Veri kümesi kayıtları
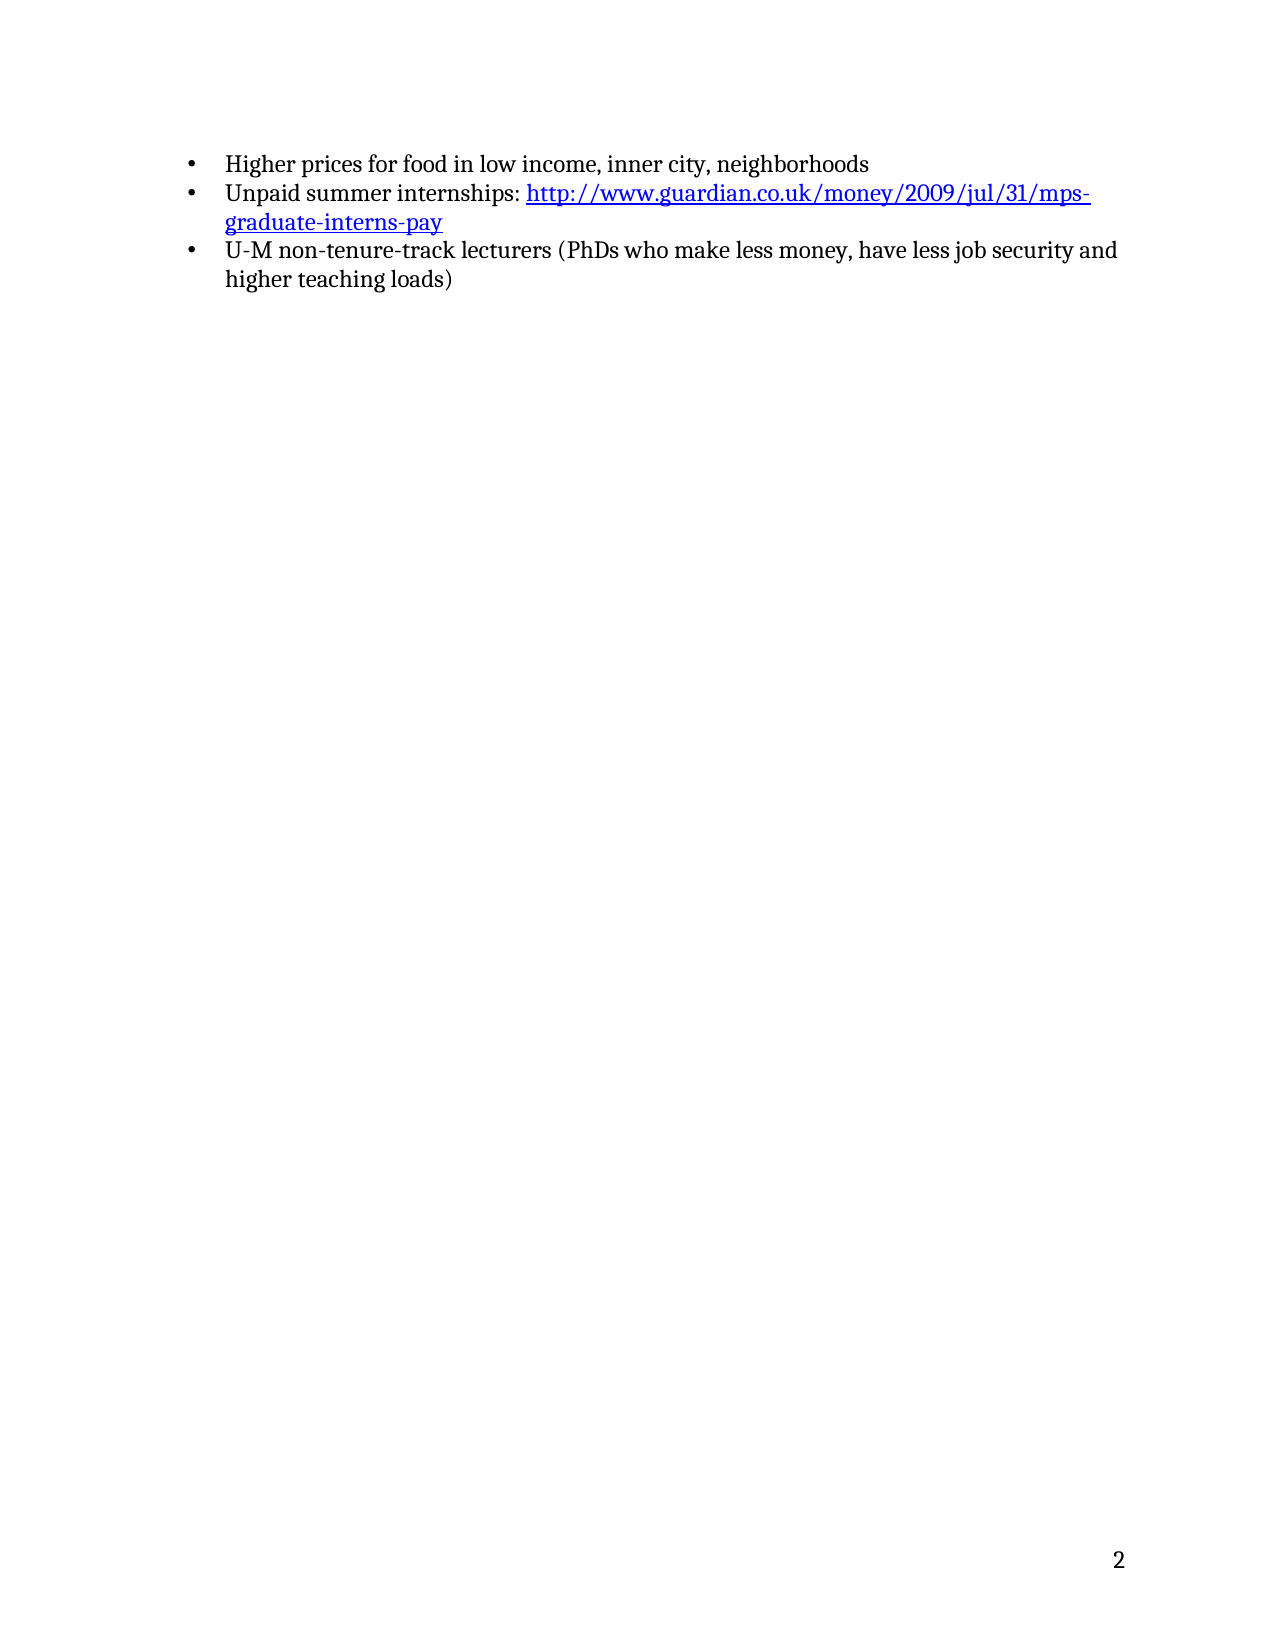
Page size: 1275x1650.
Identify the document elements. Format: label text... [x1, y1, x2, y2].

list U-M non-tenure-track lecturers (PhDs who make less money, have less job security and higher teaching loads) [187, 236, 1125, 294]
list Unpaid summer internships: http://www.guardian.co.uk/money/2009/jul/31/mps-graduate-interns-pay [187, 179, 1125, 236]
list Higher prices for food in low income, inner city, neighborhoods [187, 150, 1125, 179]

Alıştırma: Tüm öğelerdeki satırları, boş olanları atlayarak "Sıra" ve "Satır" adlı iki sütundan oluşan bir Markdown tablosuna dönüştürün. Resimleri yanıta dahil etmeyin.

Çözüm:
| Sıra | Satır |
|---|---|
| 1 | Page size: 1275x1650. |
| 2 | Identify the document elements. Format: label text... [x1, y1, x2, y2]. |
| 3 | list U-M non-tenure-track lecturers (PhDs who make less money, have less job security and higher teaching loads) [187, 236, 1125, 294] |
| 4 | list Unpaid summer internships: http://www.guardian.co.uk/money/2009/jul/31/mps-graduate-interns-pay [187, 179, 1125, 236] |
| 5 | list Higher prices for food in low income, inner city, neighborhoods [187, 150, 1125, 179] |